Exercice court:
Extrayez mot pour mot, dans la décision du Conseil d'État, le passage qui commence par les mots contenant « France | France, Conseil » et se termine par « majorée des inté... ».

France | France, Conseil d'État, 7ème et 2ème sous-sections réunies, 19 janvier 2011, 327557


Vu le pourvoi sommaire et le mémoire complémentaire, enregistrés les 30 avril et le 30 juillet 2009 au secrétariat du contentieux du Conseil d'Etat, présentés pour MM Jean-Paul et Bruno A, agissant au nom de l'indivision successorale exerçant sous l'enseigne Les fils de Mme Géraud, demeurant ... ; MM. A demandent au Conseil d'Etat :

1°) d'annuler l'arrêt n° 06PA01969 du 2 mars 2009 par lequel la cour administrative d'appel de Paris, réformant le jugement n° 014682/2 du tribunal administratif de Melun, les a condamnés à verser à la commune de Nogent-sur-Marne, d'une part,

la différence entre la somme de 2 555 872,81 euros, majorée des inté...

Lignes de données:

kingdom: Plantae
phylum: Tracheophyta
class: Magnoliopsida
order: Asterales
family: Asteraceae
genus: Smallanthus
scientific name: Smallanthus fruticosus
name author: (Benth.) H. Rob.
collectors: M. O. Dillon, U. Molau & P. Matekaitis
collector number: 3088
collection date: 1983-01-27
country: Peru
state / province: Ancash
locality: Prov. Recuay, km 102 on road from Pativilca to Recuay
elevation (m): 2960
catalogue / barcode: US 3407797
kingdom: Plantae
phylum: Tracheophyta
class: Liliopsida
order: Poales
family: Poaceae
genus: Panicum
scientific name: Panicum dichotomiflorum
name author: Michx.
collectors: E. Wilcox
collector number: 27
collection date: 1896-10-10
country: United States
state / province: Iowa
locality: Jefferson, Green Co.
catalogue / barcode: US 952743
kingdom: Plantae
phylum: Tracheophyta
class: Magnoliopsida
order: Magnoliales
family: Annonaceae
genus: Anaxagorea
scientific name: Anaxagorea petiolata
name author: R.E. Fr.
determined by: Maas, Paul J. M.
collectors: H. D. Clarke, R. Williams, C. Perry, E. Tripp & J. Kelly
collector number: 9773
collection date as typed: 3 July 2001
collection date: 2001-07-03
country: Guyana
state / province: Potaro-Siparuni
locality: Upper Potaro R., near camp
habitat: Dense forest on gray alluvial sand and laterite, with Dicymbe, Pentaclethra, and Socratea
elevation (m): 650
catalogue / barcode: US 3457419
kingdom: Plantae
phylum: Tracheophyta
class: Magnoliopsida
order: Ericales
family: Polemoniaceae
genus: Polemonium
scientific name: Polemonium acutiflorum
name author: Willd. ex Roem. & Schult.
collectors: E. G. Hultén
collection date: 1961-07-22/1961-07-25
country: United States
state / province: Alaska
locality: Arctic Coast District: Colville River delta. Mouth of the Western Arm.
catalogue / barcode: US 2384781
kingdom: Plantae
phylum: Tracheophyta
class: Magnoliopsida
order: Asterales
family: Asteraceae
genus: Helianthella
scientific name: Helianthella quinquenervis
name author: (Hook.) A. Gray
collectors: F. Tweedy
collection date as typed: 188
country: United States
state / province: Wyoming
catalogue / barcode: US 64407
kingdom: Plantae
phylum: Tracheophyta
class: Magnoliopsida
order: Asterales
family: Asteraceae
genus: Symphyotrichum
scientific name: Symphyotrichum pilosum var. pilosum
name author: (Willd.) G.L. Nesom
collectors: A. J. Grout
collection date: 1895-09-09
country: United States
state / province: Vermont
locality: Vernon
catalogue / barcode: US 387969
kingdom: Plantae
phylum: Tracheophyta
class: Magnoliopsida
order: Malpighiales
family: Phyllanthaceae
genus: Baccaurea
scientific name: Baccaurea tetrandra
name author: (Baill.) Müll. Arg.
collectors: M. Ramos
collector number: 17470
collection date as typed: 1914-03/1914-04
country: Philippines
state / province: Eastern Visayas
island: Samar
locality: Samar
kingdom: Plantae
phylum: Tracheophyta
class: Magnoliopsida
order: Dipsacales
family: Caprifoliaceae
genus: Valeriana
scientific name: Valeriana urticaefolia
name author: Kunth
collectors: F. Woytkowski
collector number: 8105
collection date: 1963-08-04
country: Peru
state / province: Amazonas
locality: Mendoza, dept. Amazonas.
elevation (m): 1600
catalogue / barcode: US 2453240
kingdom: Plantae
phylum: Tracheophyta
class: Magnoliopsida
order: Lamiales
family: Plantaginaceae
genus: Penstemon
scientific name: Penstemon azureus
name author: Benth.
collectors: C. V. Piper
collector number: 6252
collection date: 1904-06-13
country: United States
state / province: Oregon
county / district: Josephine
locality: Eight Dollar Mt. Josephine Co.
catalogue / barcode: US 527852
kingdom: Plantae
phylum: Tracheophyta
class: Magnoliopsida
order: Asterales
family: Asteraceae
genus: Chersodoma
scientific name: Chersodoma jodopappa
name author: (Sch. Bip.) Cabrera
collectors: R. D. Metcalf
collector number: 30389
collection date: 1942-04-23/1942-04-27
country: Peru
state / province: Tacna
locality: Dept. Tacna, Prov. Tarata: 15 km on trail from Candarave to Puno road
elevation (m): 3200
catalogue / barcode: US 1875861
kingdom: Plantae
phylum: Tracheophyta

Corrigé de l'exercice:
France | France, Conseil d'État, 7ème et 2ème sous-sections réunies, 19 janvier 2011, 327557


Vu le pourvoi sommaire et le mémoire complémentaire, enregistrés les 30 avril et le 30 juillet 2009 au secrétariat du contentieux du Conseil d'Etat, présentés pour MM Jean-Paul et Bruno A, agissant au nom de l'indivision successorale exerçant sous l'enseigne Les fils de Mme Géraud, demeurant ... ; MM. A demandent au Conseil d'Etat :

1°) d'annuler l'arrêt n° 06PA01969 du 2 mars 2009 par lequel la cour administrative d'appel de Paris, réformant le jugement n° 014682/2 du tribunal administratif de Melun, les a condamnés à verser à la commune de Nogent-sur-Marne, d'une part,

la différence entre la somme de 2 555 872,81 euros, majorée des inté...